DEM Parti Eş Genel Başkanı Tuncer Bakırhan, PKK'nın Türkiye'den çekilme kararının ardından yaptığı açıklamada sürecin ilk aşamasının tamamlandığını belirterek, "Artık kucaklaşma ve kardeşlik zamanıdır" ifadelerini kullandı.
Türkiye, uzun yıllardır mücadele ettiği terörle ilgili yeni bir döneme giriyor. Terör örgütü PKK'nın silahlı unsurlarını Türkiye sınırları dışına çekme kararının ardından gözler hem siyasi hem de toplumsal tepkilere çevrildi. Bu kapsamda, PKK'nın açıklamasından sonra ilk değerlendirme DEM Parti cephesinden geldi.
DEM Parti Eş Genel Başkanları Tuncer Bakırhan ve Tülay Hatimoğulları, Ankara'da düzenledikleri basın toplantısında sürece ilişkin önemli mesajlar verdi. Bakırhan, çekilme kararının barış sürecinde yeni bir kapı araladığını ve bu adımın Türkiye'nin geleceği için tarihi bir fırsat olduğunu söyledi.
Tuncer Bakırhan, açıklamasında Cumhurbaşkanı Recep Tayyip Erdoğan'ın 1 Ekim 2025'te DEM Parti sıralarına gelerek el sıkışmasının barış sürecine duyulan güveni artırdığını belirtti.

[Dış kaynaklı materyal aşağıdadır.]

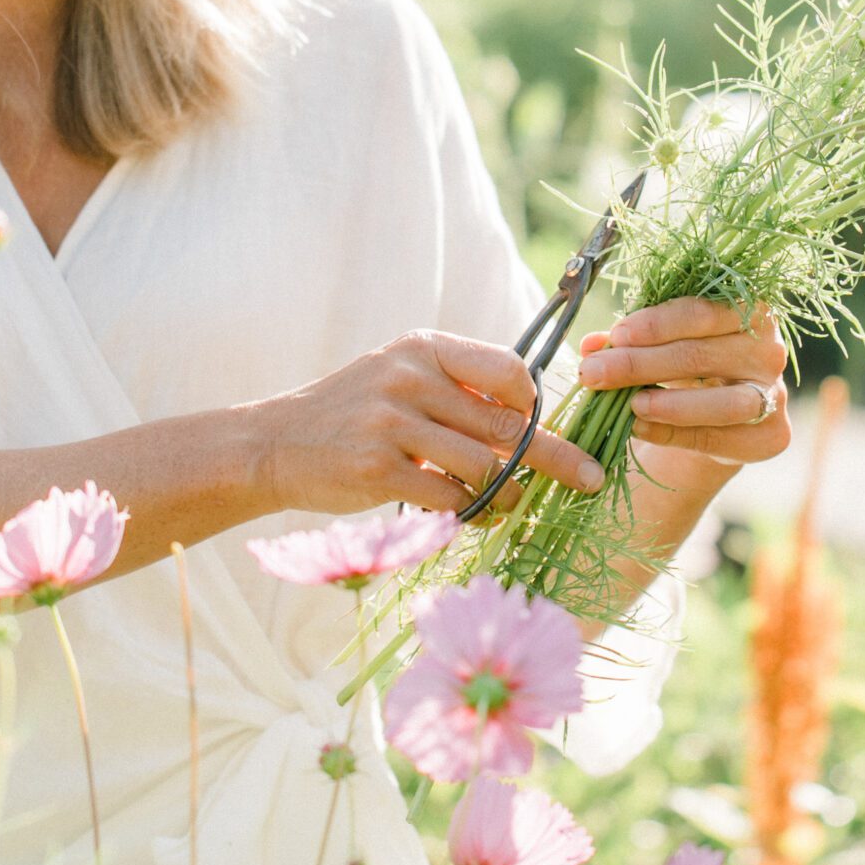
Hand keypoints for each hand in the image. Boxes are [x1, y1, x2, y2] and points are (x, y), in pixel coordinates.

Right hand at [254, 330, 605, 516]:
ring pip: (482, 466)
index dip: (535, 402)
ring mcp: (391, 423)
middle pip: (506, 422)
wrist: (275, 443)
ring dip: (506, 493)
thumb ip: (458, 389)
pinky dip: (467, 513)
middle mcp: (410, 378)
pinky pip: (447, 497)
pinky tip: (468, 516)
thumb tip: (532, 416)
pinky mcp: (376, 469)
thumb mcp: (401, 377)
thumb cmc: (353, 413)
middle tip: (589, 478)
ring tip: (511, 503)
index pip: (508, 368)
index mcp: (424, 348)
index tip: (541, 425)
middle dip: (553, 456)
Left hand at [575, 298, 791, 487]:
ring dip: (671, 404)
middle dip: (641, 364)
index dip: (657, 324)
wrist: (720, 415)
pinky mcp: (772, 435)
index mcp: (748, 310)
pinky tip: (640, 427)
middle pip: (703, 355)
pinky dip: (675, 433)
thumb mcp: (661, 344)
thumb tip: (592, 346)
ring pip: (725, 402)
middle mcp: (769, 350)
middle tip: (594, 373)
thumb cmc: (689, 364)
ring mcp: (775, 394)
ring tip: (629, 405)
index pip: (702, 312)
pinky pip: (720, 437)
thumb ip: (630, 341)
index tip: (617, 335)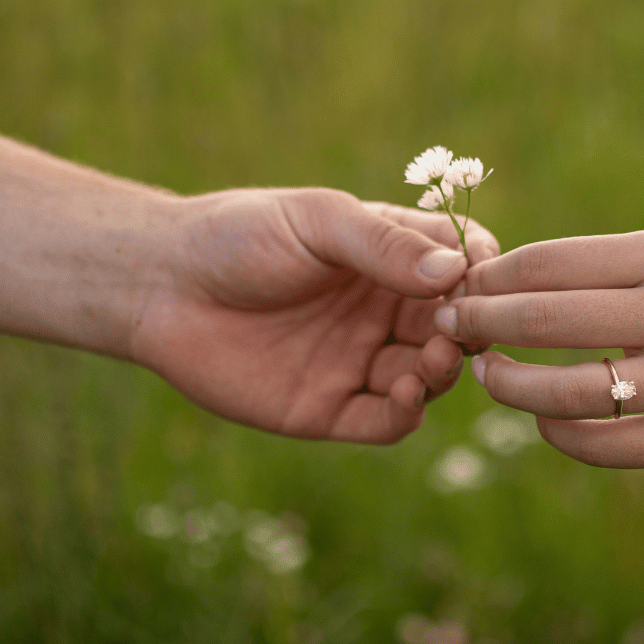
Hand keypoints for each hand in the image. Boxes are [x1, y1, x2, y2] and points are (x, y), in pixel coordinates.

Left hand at [130, 188, 498, 443]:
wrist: (160, 284)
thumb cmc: (240, 235)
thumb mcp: (317, 222)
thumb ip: (383, 243)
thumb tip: (454, 271)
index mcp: (387, 259)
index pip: (459, 267)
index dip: (480, 274)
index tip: (483, 278)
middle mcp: (381, 311)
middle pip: (451, 327)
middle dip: (465, 329)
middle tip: (456, 328)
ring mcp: (357, 361)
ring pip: (427, 377)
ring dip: (442, 371)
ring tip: (432, 357)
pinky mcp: (328, 408)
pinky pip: (384, 421)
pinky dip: (407, 413)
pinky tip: (407, 394)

Bakırhan, "Sayın Erdoğan'ın Meclis sıralarımıza gelerek gösterdiği tutum, toplumda barış iradesine olan inancı güçlendirdi. Dün alınan çekilme kararı da bu iradenin en somut göstergesidir. PKK'nın Türkiye sahasından tamamen çekilmesi, barışa olan ısrarın dünyaya ilanıdır" dedi.

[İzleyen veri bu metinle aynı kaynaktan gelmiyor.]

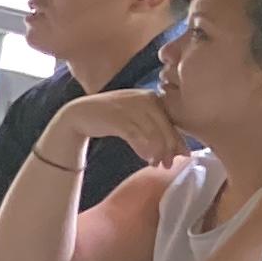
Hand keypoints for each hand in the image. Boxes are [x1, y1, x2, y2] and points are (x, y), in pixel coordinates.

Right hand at [52, 90, 186, 170]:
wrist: (79, 114)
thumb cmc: (110, 117)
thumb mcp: (136, 115)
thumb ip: (153, 123)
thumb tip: (176, 145)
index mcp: (153, 96)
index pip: (172, 120)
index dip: (178, 139)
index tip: (182, 155)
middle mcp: (145, 98)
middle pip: (164, 127)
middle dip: (169, 148)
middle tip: (169, 164)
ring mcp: (131, 107)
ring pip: (152, 133)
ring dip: (157, 151)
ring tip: (157, 165)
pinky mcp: (118, 117)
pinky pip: (136, 136)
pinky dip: (143, 149)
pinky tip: (146, 159)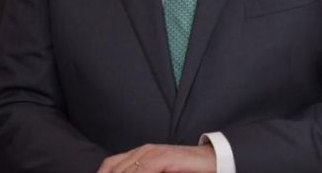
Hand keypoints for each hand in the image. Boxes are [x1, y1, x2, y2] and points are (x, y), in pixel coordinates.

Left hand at [97, 143, 215, 172]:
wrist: (211, 160)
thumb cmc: (186, 170)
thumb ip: (144, 172)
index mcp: (140, 153)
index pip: (110, 165)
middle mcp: (143, 151)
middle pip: (115, 169)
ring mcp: (153, 153)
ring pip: (127, 171)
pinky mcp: (163, 158)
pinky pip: (143, 171)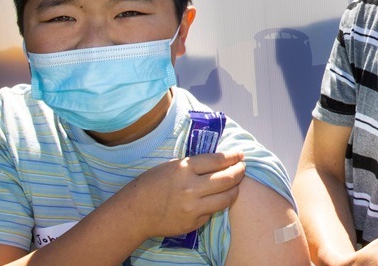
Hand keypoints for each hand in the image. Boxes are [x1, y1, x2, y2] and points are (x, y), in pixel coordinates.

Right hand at [109, 150, 245, 239]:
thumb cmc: (152, 184)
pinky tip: (215, 198)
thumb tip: (221, 161)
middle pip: (227, 179)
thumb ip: (195, 165)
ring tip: (236, 183)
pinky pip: (212, 211)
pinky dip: (216, 203)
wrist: (135, 212)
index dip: (233, 157)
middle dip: (239, 171)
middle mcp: (190, 188)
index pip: (218, 160)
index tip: (240, 155)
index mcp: (184, 169)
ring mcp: (192, 208)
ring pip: (226, 198)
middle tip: (242, 167)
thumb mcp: (172, 166)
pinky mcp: (193, 222)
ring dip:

Bakırhan, çekilme kararının barış yönündeki kararlılığın en net göstergesi olduğunu ifade ederek, "Bu karar, yeni bir dönemin başlangıcıdır. Silahların susması, toplumsal barışın tesisi için bir milattır. Bu fırsatı heba etmemeliyiz. Geri çekilme, barış yolundaki iradenin en güçlü ifadesidir" şeklinde konuştu.

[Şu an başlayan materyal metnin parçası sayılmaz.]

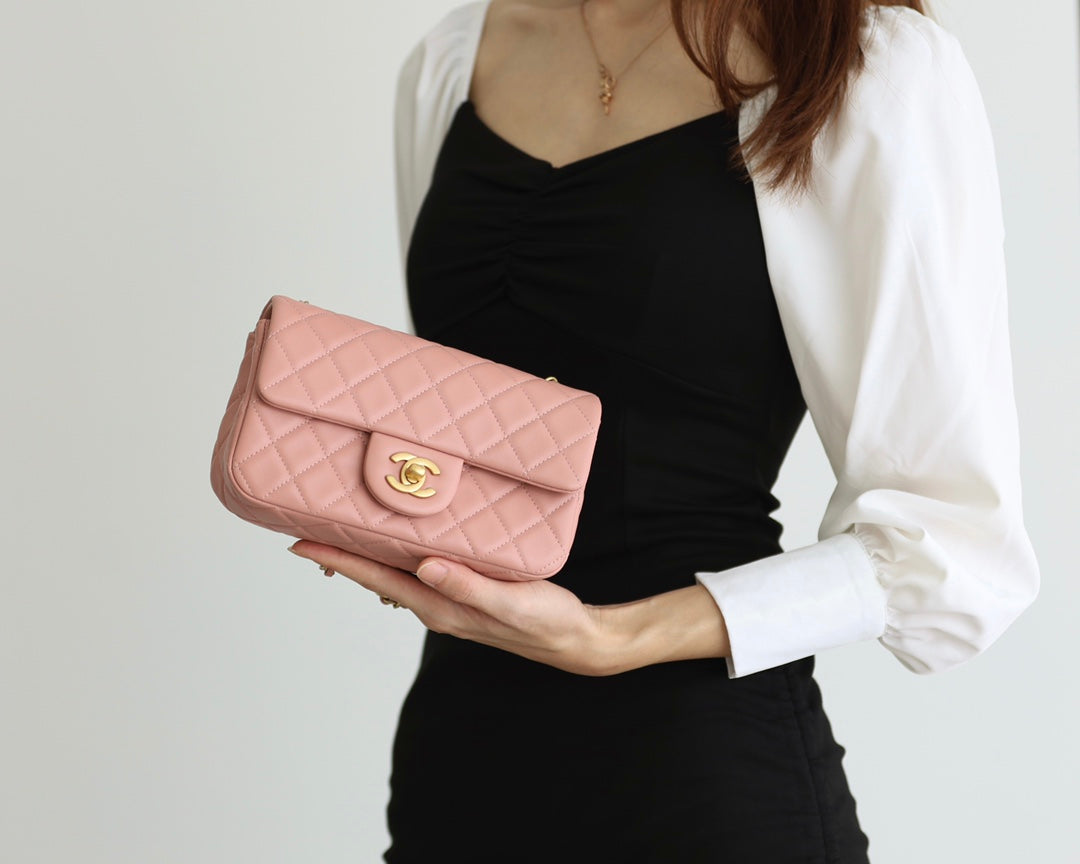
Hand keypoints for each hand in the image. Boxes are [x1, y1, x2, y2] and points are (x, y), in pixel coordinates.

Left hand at [287, 541, 613, 675]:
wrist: (573, 638)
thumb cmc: (544, 622)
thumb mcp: (509, 602)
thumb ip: (468, 587)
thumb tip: (425, 567)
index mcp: (438, 606)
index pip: (375, 577)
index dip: (337, 558)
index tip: (298, 542)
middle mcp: (435, 602)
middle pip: (375, 574)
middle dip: (341, 551)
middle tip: (306, 521)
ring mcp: (448, 597)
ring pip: (394, 570)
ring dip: (366, 550)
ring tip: (342, 523)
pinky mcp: (465, 587)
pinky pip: (420, 566)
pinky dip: (400, 548)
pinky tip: (401, 532)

DEM Parti Eş Genel Başkanı Bakırhan, sürecin ilk aşamasının tamamlandığını vurgulayarak, "Çekilme kararıyla birlikte yeni bir sayfa açıldı. Artık kardeşlik zamanıdır. Bu süreci doğru yönetirsek, Türkiye'ye örnek bir gelecek armağan edebiliriz" dedi.
Bakırhan, kongre kararlarının ve silahsızlanmanın sürecin barış yönündeki kararlılığını pekiştirdiğini belirtti.
Bakırhan, açıklamasında Meclis'in rolüne de dikkat çekti. "TBMM bu süreçte tarihsel bir sorumluluk taşıyor. Meclis çatısı altında alınacak kararlar gelecek kuşaklar tarafından okunacak, değerlendirilecektir. Yasa yapıcılar, bu süreci kolaylaştıracak adımları atmalıdır" ifadelerini kullandı.
Sürecin kalıcı olabilmesi için siyasi ve hukuki düzenlemelerin önemine değinen Bakırhan, "Siyaset dili yumuşamalı, demokrasi güçlenmeli, adalet toplumun temel taşı haline gelmelidir. Öcalan'ın bu noktada geliştirdiği vizyon ve kararlılık belirleyicidir. Diyalog ve müzakere kanalları açılmalı, özgür çalışma koşulları sağlanmalıdır" dedi.
Bakırhan, Türkiye'nin demokratikleşme sürecinin yalnızca bir tarafın değil, tüm kurumların ortak sorumluluğu olduğunu belirterek şu ifadeleri kullandı:
"Demokratikleşme, yalnızca bir grubun değil, bütün toplumun kazancıdır. Devlet, yargı, siyaset ve toplum birlikte hareket etmelidir. Türkiye demokratikleşirse herkes kazanır, hepimiz kazanırız."
Bakırhan'ın açıklamaları, Türkiye'nin terörsüz bir gelecek hedefinde yeni bir dönemin başlangıcı olarak yorumlanırken, sürecin nasıl ilerleyeceği ise önümüzdeki günlerde netleşecek.